Houma as a town was suburban standard and pretty forgettable, in spite of AAA's claim that it is "often likened to Venice, Italy" (by whom, AAA? by whom?), but its uproad neighbor, Bayou Cane, was pretty danged memorable. Don't mess with Bayou Cane, particularly not the gas station on Route 24 that advertises Confederate memorabilia, Bud Light, knives, and dolls with an absolute lack of irony (unpictured because when we tried to obtain photographic evidence of this, the very scary owner chased us off her property). Much as we'd wanted to get a view of (one side of) the real Deep South, we were pretty relieved to flee Houma and Bayou Cane for über-suburban Mandeville and the North Shore of Lake Pontchartrain, which was a whole 'nother pile of weird, but a pile of weird in which we felt very much less like we were going to get shot for gas station trespassing.

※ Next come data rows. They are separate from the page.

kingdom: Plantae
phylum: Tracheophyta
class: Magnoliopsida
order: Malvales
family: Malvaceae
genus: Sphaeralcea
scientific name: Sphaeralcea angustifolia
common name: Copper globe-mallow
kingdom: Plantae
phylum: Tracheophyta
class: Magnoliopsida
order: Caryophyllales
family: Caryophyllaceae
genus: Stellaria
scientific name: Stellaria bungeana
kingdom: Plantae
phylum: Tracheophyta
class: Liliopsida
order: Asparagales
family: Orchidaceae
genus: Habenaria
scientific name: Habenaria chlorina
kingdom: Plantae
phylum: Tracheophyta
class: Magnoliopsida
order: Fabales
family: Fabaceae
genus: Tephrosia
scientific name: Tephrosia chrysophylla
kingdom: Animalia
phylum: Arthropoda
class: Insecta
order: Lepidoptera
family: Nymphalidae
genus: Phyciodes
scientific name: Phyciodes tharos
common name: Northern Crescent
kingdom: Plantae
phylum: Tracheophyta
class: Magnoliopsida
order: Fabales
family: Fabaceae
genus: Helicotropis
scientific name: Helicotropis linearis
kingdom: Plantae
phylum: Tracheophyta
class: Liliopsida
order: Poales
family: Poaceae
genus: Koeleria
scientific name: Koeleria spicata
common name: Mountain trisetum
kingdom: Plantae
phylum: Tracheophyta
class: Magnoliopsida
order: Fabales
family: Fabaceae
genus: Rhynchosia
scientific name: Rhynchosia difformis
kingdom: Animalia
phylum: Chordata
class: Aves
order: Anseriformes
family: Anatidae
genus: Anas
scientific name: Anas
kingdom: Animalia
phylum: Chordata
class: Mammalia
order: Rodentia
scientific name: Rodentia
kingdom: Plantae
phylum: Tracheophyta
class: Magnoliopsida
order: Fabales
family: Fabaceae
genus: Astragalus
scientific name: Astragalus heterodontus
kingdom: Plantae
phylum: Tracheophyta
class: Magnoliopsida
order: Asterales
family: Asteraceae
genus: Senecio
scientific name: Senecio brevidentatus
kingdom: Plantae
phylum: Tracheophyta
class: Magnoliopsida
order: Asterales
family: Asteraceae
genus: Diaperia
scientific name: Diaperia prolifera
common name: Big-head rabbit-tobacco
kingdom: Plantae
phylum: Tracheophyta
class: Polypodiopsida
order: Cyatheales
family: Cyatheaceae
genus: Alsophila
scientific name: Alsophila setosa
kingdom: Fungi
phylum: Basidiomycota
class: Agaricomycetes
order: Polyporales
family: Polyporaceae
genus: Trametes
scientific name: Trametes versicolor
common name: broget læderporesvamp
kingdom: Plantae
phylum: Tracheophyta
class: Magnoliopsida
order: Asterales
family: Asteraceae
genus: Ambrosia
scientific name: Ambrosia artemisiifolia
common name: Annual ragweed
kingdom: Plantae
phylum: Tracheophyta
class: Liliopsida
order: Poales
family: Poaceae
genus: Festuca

Mandeville is home to a whole lot of rich people who seem to live a year-round take-it-easy vacation existence -- more South Florida than Louisiana, it seemed to us. The North Shore has lots of antiquing and a cute 28-mile bike path and adorable breakfast places like the original Broken Egg Café (which I hadn't quite realized was a chain!). If you go to the Broken Egg (or to Mandeville in general), go for the ambiance, not because you're expecting something exceptional. Katie's guidebook made the blackberry grits sound like they were going to be something to rave about, much like my AAA guidebook made Houma sound like Venice, and we were similarly disappointed. Not because they weren't delicious -- they were! -- but because they were nothing more than grits with a side of blackberries. Not quite that little special something we were looking for. But we should note that Mandeville does know how to throw a party (at the same four bars, visited in the same order, quite likely every night of the week) and that Katie was a real prodigy at the ubiquitous throw-the-metal-ring-on-the-bottle game. I'm sure she'd get a warm welcome back to Mandeville anytime. Me, eh -- maybe if I practice up.